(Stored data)
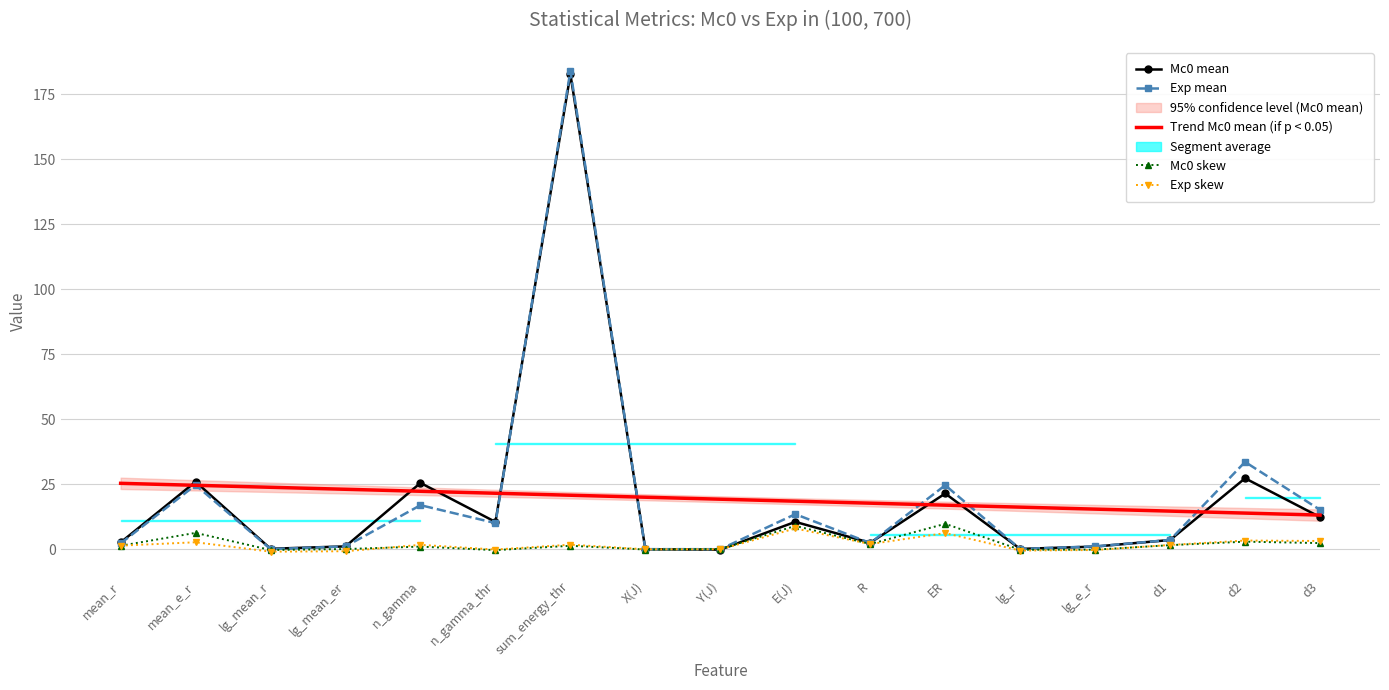

How many data points in Exp mean are less than 3?

8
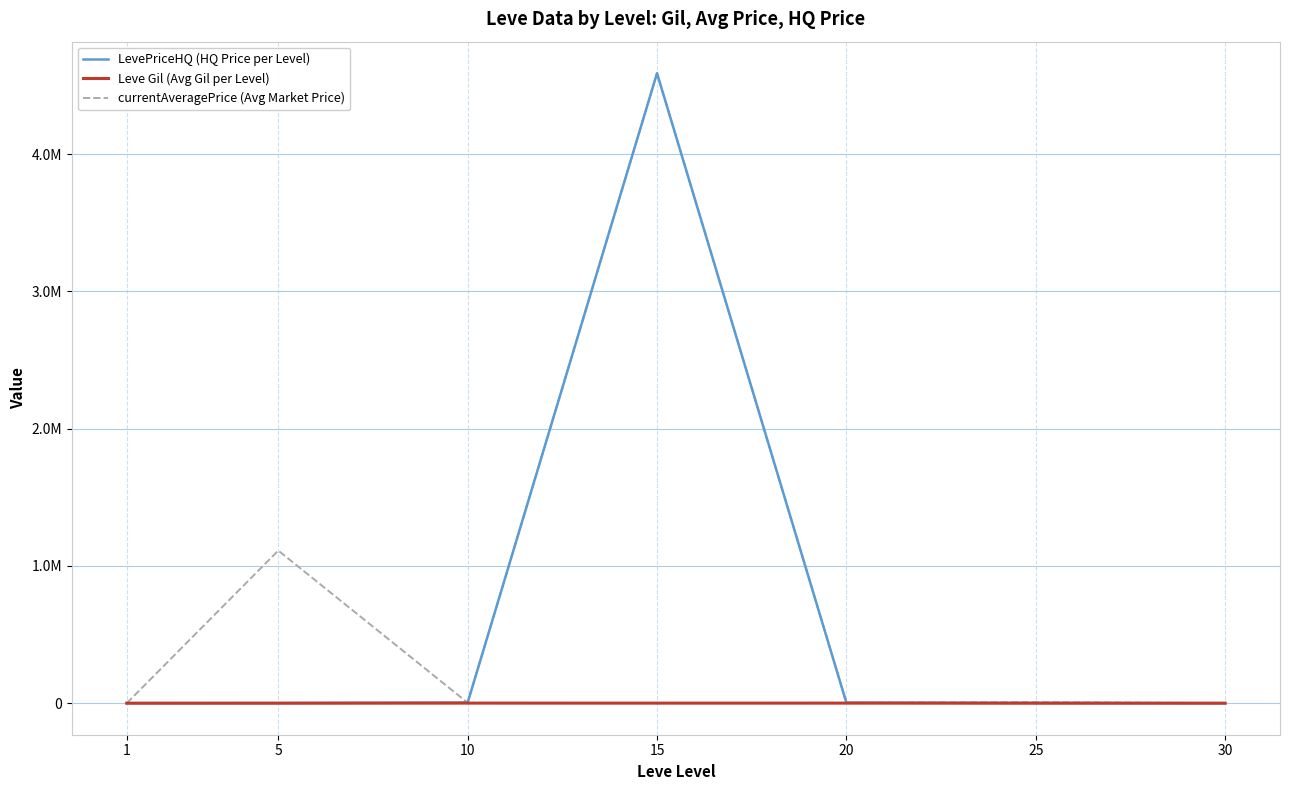

Reading left to right, what are all the values shown in this chart?

LevePriceHQ (HQ Price per Level): 1=383.3	5=834.3	10=4894.9	15=4589208.3	20=4001.1	25=1879.3	30=0.0
Leve Gil (Avg Gil per Level): 1=232.5	5=363.3	10=803.3	15=620.0	20=770.0	25=296.7	30=330.0
currentAveragePrice (Avg Market Price): 1=731.4	5=1111972.1	10=3404.9	15=4589541.5	20=3257.7	25=7360.7	30=666.7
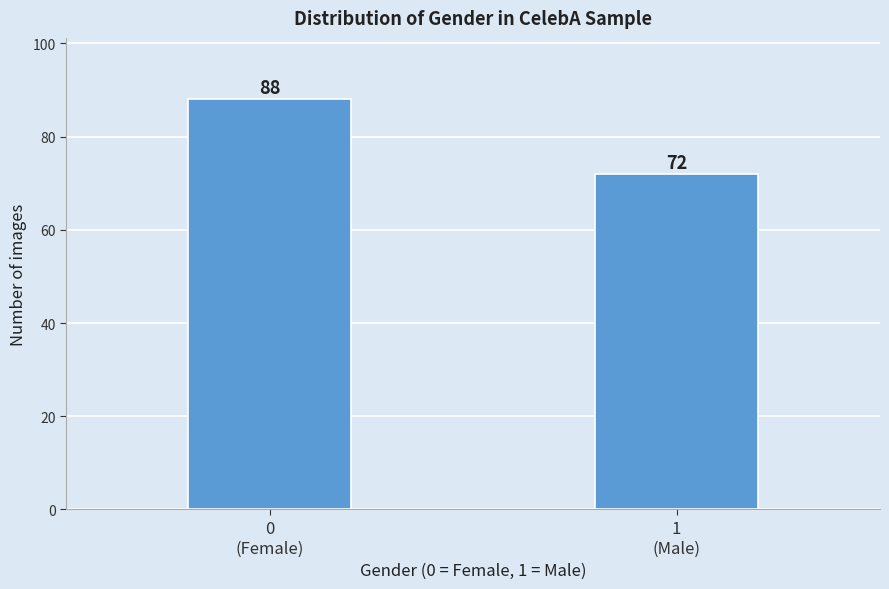

Reading right to left, transcribe all the data shown in this chart.

72	88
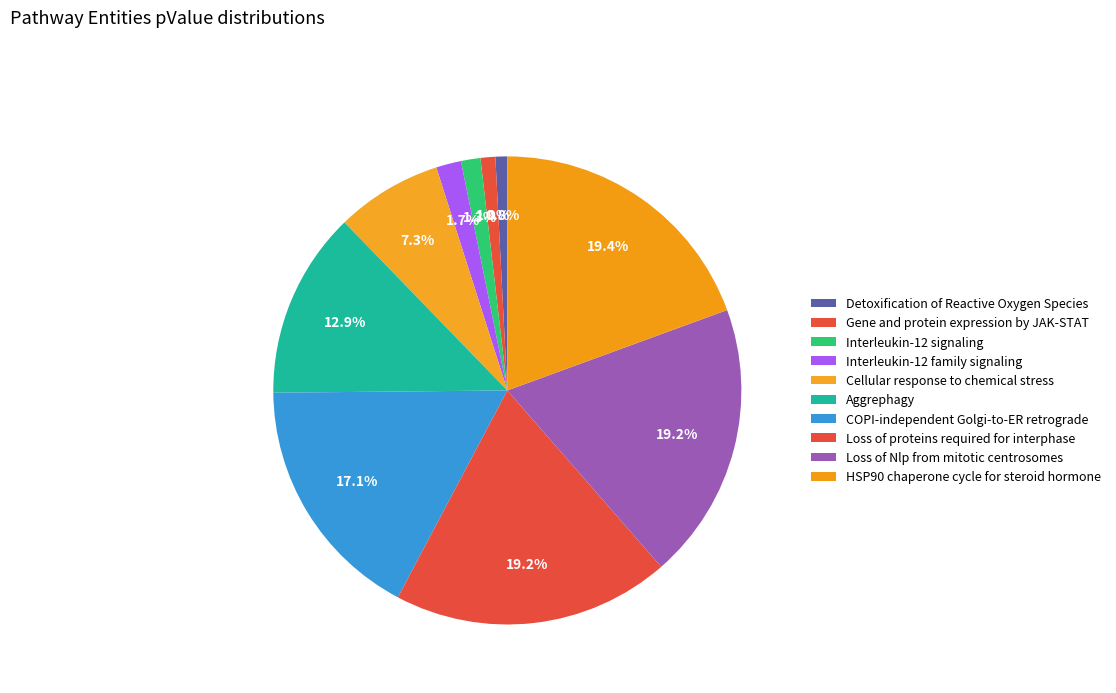

Is the sum of Loss of Nlp from mitotic centrosomes and HSP90 chaperone cycle for steroid hormone greater than half?

No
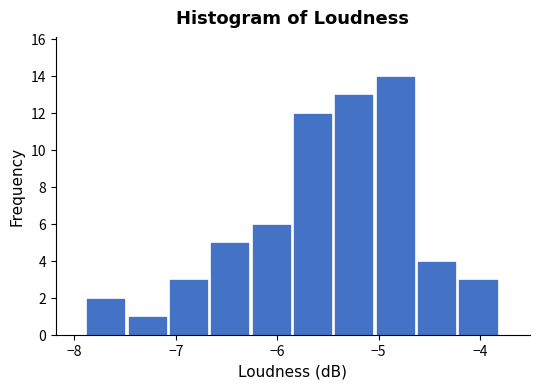

Reading left to right, transcribe this chart: for each bar, give the range it covers on the x-axis and its height. Neither the bar edges nor the heights are printed on the chart, so give them approximately, as read against the axes.

-7.9 to -7.5: 2
-7.5 to -7.1: 1
-7.1 to -6.7: 3
-6.7 to -6.3: 5
-6.3 to -5.8: 6
-5.8 to -5.4: 12
-5.4 to -5.0: 13
-5.0 to -4.6: 14
-4.6 to -4.2: 4
-4.2 to -3.8: 3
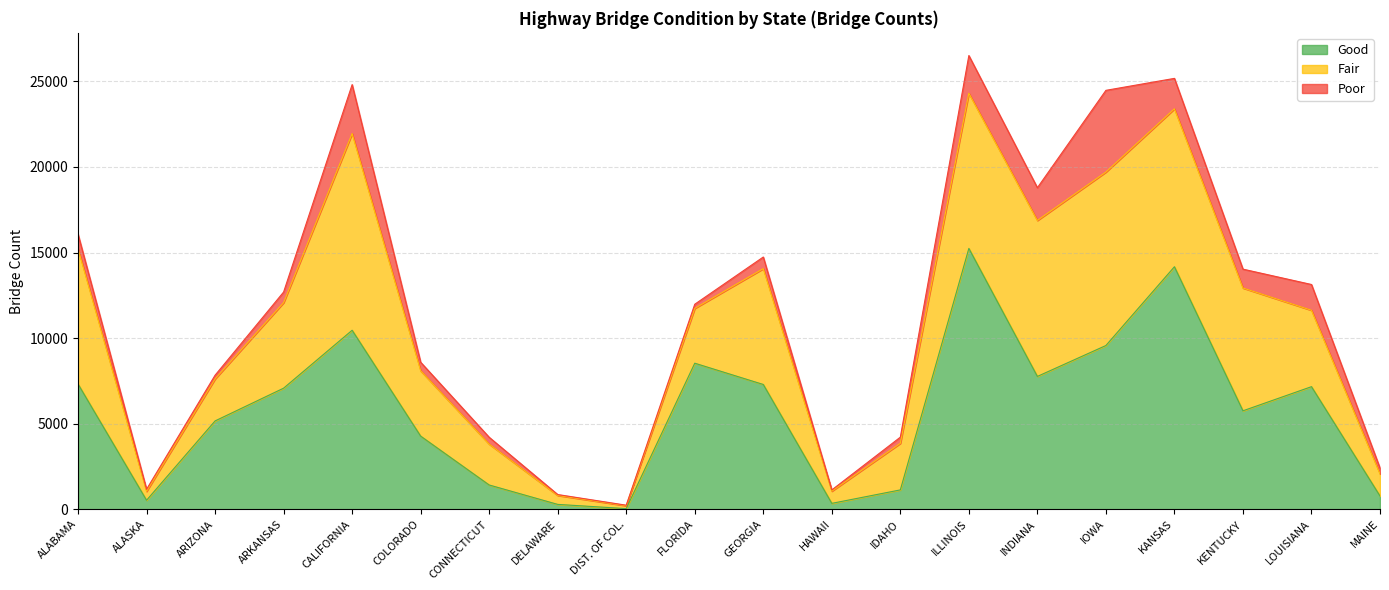

What is the label of the 11th point from the right?

FLORIDA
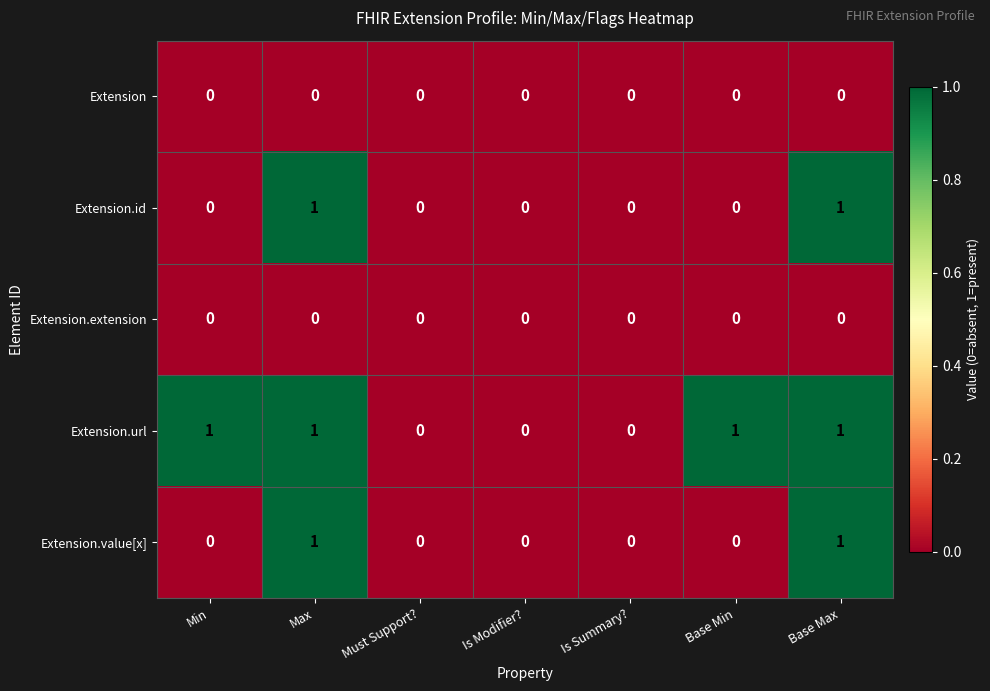

True or false: Extension has a value of 0 at Must Support?.

True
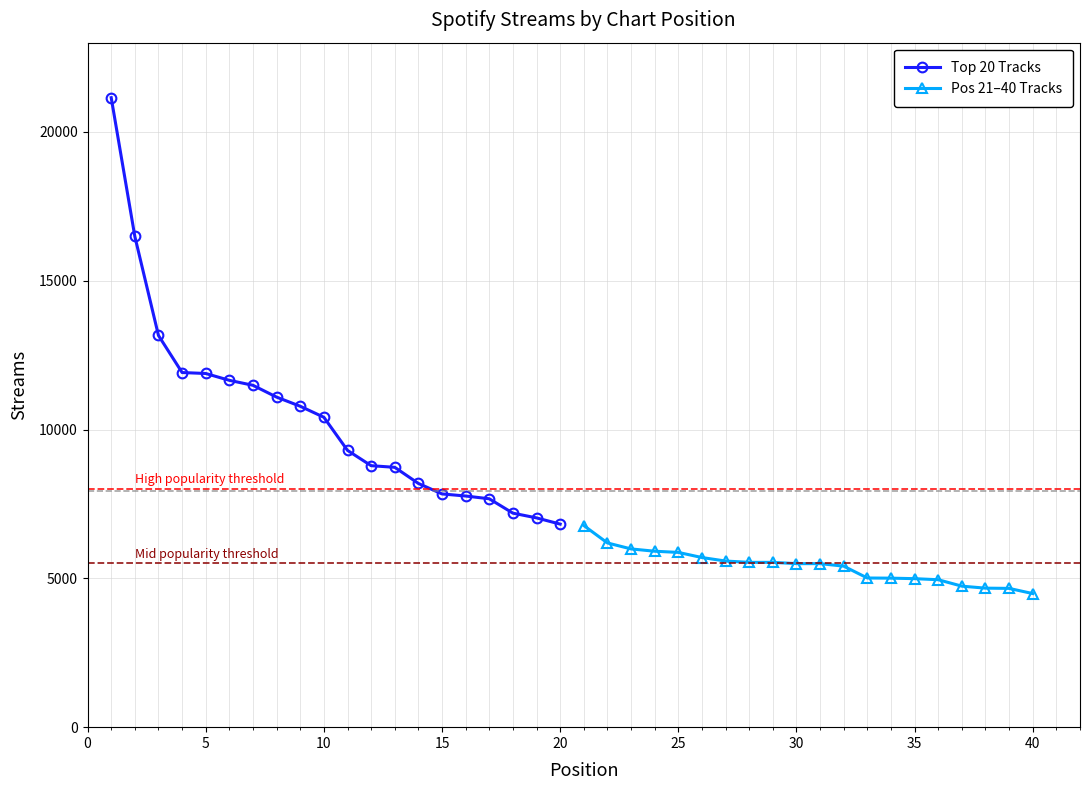

Reading left to right, transcribe all the data shown in this chart.

Top 20 Tracks: 21151	16488	13161	11916	11884	11654	11487	11090	10783	10413	9300	8786	8731	8189	7837	7767	7674	7191	7032	6823
Pos 21–40 Tracks: 6775	6190	5989	5912	5872	5700	5582	5538	5538	5495	5495	5410	5012	5007	4990	4954	4738	4671	4663	4489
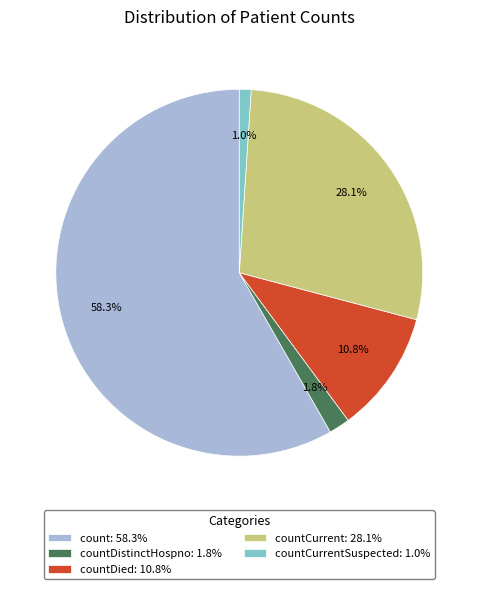

What is the largest slice in the pie chart?

count: 58.3%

▸ **EXERCISE REQUIREMENTS**:
Render the stored data above as a Markdown table with columns "Row" and "Line", numbering each line in order and skipping blank lines. Leave out the pictures.

▸ **EXERCISE SOLUTION**:
| Row | Line |
|---|---|
| 1 | How many data points in Exp mean are less than 3? |
| 2 | 8 |
| 3 | Reading left to right, what are all the values shown in this chart? |
| 4 | LevePriceHQ (HQ Price per Level): 1=383.3	5=834.3	10=4894.9	15=4589208.3	20=4001.1	25=1879.3	30=0.0 |
| 5 | Leve Gil (Avg Gil per Level): 1=232.5	5=363.3	10=803.3	15=620.0	20=770.0	25=296.7	30=330.0 |
| 6 | currentAveragePrice (Avg Market Price): 1=731.4	5=1111972.1	10=3404.9	15=4589541.5	20=3257.7	25=7360.7	30=666.7 |
| 7 | Reading right to left, transcribe all the data shown in this chart. |
| 8 | 72	88 |
| 9 | Is the sum of Loss of Nlp from mitotic centrosomes and HSP90 chaperone cycle for steroid hormone greater than half? |
| 10 | No |
| 11 | Reading left to right, transcribe this chart: for each bar, give the range it covers on the x-axis and its height. Neither the bar edges nor the heights are printed on the chart, so give them approximately, as read against the axes. |
| 12 | -7.9 to -7.5: 2 |
| 13 | -7.5 to -7.1: 1 |
| 14 | -7.1 to -6.7: 3 |
| 15 | -6.7 to -6.3: 5 |
| 16 | -6.3 to -5.8: 6 |
| 17 | -5.8 to -5.4: 12 |
| 18 | -5.4 to -5.0: 13 |
| 19 | -5.0 to -4.6: 14 |
| 20 | -4.6 to -4.2: 4 |
| 21 | -4.2 to -3.8: 3 |
| 22 | What is the label of the 11th point from the right? |
| 23 | FLORIDA |
| 24 | True or false: Extension has a value of 0 at Must Support?. |
| 25 | True |
| 26 | Reading left to right, transcribe all the data shown in this chart. |
| 27 | Top 20 Tracks: 21151	16488	13161	11916	11884	11654	11487	11090	10783	10413	9300	8786	8731	8189	7837	7767	7674	7191	7032	6823 |
| 28 | Pos 21–40 Tracks: 6775	6190	5989	5912	5872	5700	5582	5538	5538	5495	5495	5410	5012	5007	4990	4954	4738	4671	4663	4489 |
| 29 | What is the largest slice in the pie chart? |
| 30 | count: 58.3% |